EXTRACTED DATA |

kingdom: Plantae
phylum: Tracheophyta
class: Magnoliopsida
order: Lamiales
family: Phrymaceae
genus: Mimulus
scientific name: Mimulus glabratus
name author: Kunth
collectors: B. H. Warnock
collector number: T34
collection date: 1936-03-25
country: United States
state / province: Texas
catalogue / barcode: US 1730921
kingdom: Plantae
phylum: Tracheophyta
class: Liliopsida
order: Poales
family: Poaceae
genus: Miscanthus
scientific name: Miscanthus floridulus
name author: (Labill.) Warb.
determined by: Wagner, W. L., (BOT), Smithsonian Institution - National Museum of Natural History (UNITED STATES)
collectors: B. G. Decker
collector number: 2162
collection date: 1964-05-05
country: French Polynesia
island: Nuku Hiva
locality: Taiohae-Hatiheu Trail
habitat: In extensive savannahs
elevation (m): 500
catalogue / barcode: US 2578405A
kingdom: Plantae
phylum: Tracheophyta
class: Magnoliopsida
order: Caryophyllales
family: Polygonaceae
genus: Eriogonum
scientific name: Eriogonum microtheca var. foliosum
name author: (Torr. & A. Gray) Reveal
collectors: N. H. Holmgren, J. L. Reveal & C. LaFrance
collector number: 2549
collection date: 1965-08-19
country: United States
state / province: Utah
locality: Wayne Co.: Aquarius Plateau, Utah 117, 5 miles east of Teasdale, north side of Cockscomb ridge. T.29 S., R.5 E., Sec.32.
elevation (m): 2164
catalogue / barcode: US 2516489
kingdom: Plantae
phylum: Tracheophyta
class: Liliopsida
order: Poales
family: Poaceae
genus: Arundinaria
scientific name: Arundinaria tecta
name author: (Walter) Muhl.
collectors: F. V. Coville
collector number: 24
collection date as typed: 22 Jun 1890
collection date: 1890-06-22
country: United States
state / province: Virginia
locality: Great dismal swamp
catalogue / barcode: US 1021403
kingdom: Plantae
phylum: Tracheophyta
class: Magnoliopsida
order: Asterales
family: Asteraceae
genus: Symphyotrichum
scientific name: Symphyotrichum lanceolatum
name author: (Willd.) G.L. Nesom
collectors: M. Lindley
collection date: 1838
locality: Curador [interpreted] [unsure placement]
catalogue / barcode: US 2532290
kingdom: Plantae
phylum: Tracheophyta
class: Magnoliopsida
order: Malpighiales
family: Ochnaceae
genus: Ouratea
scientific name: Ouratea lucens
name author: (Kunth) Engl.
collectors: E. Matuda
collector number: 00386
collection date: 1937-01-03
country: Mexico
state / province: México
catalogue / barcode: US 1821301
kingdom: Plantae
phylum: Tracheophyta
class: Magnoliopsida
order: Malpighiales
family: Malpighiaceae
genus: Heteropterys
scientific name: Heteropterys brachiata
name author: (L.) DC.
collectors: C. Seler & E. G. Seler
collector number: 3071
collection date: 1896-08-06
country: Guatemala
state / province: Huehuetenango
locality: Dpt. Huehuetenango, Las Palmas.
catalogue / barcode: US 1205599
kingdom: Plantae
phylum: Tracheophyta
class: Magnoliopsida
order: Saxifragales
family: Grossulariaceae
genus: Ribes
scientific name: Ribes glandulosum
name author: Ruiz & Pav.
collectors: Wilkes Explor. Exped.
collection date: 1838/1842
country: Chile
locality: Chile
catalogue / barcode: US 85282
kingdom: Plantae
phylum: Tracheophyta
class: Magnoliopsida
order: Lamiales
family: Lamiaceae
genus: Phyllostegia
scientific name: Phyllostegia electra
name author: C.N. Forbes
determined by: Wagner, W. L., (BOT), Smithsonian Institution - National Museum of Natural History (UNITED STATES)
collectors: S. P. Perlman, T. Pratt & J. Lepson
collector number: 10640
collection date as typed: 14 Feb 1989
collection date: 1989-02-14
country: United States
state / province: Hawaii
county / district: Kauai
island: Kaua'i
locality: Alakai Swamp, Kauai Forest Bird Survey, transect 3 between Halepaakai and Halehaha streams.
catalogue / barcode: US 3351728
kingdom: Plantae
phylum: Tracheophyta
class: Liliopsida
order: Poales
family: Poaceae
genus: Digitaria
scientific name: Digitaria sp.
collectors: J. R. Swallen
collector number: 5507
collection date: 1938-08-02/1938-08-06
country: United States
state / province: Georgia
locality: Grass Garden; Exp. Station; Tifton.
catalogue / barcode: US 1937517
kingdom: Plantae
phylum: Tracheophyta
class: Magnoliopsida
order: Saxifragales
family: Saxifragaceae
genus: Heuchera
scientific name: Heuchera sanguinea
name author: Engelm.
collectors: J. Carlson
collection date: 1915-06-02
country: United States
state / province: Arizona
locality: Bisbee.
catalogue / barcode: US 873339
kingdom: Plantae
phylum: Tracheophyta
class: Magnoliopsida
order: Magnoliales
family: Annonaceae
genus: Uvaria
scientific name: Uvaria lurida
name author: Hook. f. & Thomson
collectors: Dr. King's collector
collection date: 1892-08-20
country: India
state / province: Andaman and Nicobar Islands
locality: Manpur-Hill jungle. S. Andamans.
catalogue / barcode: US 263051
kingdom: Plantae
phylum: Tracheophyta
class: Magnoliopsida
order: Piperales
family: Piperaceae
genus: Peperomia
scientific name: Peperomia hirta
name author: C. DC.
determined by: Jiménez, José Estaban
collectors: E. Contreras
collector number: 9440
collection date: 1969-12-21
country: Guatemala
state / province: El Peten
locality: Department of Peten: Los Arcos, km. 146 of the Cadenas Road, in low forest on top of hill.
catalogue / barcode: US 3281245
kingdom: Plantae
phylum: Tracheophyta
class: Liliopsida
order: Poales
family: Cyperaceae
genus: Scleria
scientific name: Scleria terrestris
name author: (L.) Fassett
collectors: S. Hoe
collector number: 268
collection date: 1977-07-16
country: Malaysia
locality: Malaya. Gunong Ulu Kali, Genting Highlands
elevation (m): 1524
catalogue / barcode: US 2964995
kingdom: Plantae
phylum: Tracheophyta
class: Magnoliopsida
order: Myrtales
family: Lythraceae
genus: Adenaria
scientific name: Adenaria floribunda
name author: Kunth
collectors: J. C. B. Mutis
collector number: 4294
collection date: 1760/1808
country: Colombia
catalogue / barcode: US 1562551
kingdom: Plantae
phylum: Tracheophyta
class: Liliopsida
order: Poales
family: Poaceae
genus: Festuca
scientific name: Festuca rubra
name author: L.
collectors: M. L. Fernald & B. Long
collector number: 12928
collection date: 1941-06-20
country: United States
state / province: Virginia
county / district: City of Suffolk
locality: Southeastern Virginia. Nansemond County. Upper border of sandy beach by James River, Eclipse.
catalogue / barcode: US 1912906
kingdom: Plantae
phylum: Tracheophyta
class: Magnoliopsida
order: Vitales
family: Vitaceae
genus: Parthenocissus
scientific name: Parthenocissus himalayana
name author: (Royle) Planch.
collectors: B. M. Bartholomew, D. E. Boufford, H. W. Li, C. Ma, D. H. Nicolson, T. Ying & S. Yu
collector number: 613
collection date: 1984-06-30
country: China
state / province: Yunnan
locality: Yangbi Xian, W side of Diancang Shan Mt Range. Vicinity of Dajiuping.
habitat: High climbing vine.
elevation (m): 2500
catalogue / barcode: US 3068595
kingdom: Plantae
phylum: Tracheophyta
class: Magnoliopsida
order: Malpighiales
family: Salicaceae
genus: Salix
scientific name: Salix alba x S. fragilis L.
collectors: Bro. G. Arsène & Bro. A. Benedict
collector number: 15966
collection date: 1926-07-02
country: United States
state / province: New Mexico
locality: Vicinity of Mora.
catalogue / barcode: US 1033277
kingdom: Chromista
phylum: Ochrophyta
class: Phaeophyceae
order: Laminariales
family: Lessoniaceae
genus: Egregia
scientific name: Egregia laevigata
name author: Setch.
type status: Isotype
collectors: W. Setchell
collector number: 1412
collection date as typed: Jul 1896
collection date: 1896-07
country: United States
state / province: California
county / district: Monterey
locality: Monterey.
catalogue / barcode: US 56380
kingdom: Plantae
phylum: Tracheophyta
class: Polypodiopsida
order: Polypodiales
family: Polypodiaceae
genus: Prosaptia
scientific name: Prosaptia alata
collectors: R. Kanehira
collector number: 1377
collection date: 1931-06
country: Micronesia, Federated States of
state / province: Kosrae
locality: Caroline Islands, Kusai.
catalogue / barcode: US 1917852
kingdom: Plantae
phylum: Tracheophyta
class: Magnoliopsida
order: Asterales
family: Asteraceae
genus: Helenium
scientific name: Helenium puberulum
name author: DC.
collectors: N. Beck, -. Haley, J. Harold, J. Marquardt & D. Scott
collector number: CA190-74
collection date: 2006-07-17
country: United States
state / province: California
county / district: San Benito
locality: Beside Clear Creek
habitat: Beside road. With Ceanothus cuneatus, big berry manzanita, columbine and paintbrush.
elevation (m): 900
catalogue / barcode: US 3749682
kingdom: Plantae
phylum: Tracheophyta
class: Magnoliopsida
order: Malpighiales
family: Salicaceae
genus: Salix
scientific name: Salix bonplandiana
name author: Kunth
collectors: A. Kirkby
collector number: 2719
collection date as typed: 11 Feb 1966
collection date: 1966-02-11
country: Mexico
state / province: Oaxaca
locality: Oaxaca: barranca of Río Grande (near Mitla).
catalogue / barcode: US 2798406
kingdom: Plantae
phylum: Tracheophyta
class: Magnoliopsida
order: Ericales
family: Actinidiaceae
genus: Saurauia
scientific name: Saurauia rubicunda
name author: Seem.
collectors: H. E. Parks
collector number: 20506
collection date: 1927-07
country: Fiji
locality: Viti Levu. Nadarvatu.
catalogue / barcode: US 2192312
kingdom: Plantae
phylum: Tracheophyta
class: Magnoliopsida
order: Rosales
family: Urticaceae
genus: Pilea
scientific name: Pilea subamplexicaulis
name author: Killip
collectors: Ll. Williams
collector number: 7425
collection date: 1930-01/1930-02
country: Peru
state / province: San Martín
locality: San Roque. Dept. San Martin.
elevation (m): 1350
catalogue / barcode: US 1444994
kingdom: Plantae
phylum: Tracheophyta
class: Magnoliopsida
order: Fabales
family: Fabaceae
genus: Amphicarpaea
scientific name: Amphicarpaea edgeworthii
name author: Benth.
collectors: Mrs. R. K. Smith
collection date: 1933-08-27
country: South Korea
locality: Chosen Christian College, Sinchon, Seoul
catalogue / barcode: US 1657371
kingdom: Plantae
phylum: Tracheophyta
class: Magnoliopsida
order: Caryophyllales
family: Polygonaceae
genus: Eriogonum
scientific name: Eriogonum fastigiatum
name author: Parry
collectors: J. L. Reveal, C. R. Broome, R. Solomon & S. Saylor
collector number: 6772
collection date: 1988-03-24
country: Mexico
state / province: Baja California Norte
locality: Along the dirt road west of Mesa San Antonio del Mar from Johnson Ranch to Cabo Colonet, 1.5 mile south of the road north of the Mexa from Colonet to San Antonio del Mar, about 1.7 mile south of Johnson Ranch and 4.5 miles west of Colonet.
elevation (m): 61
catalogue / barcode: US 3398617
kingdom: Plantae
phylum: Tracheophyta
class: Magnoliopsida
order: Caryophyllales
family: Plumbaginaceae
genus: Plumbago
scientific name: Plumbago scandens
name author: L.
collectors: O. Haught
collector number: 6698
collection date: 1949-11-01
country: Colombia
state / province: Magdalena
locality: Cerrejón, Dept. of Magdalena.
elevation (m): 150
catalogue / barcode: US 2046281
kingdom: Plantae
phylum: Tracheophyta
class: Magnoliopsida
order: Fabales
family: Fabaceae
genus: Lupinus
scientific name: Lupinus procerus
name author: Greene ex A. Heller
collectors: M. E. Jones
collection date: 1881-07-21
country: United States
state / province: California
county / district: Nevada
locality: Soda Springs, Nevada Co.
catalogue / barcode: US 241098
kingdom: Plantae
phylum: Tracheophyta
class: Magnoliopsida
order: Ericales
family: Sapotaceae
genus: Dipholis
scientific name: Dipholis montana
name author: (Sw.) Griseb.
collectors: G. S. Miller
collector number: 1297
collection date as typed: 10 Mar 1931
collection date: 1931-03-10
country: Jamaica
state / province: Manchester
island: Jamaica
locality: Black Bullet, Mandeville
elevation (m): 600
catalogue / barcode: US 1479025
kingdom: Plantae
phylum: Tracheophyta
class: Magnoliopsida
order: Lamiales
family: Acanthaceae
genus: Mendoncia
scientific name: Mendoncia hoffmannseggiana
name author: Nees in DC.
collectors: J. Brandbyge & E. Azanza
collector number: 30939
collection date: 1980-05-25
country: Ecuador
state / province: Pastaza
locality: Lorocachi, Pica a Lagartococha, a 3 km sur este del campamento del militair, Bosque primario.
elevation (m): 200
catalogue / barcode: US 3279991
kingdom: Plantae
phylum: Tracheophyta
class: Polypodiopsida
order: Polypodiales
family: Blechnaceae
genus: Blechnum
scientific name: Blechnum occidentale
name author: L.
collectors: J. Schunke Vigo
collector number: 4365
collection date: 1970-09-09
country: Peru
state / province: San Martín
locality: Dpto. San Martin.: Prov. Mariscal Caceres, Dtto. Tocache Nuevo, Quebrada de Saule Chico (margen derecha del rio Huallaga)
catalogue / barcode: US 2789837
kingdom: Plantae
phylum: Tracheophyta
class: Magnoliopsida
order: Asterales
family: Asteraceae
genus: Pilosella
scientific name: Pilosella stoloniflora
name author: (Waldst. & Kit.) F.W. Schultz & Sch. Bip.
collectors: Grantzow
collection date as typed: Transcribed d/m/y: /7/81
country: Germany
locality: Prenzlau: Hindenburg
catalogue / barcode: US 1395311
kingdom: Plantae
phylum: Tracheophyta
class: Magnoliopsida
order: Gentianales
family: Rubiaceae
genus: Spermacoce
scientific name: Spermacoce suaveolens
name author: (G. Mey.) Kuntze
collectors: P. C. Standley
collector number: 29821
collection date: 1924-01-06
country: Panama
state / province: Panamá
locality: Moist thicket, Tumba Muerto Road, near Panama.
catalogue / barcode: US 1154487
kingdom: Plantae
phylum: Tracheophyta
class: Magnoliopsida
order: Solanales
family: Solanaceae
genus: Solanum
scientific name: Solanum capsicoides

INSTRUCTION |
Rewrite the lines of the records above as a numbered list, from the line containing "catalogue / barcode: US 1821301" through the line containing "locality: Chile", inclusive, and omit any blank lines.

EXERCISE RESULT |
1. catalogue / barcode: US 1821301
2. kingdom: Plantae
3. phylum: Tracheophyta
4. class: Magnoliopsida
5. order: Malpighiales
6. family: Malpighiaceae
7. genus: Heteropterys
8. scientific name: Heteropterys brachiata
9. name author: (L.) DC.
10. collectors: C. Seler & E. G. Seler
11. collector number: 3071
12. collection date: 1896-08-06
13. country: Guatemala
14. state / province: Huehuetenango
15. locality: Dpt. Huehuetenango, Las Palmas.
16. catalogue / barcode: US 1205599
17. kingdom: Plantae
18. phylum: Tracheophyta
19. class: Magnoliopsida
20. order: Saxifragales
21. family: Grossulariaceae
22. genus: Ribes
23. scientific name: Ribes glandulosum
24. name author: Ruiz & Pav.
25. collectors: Wilkes Explor. Exped.
26. collection date: 1838/1842
27. country: Chile
28. locality: Chile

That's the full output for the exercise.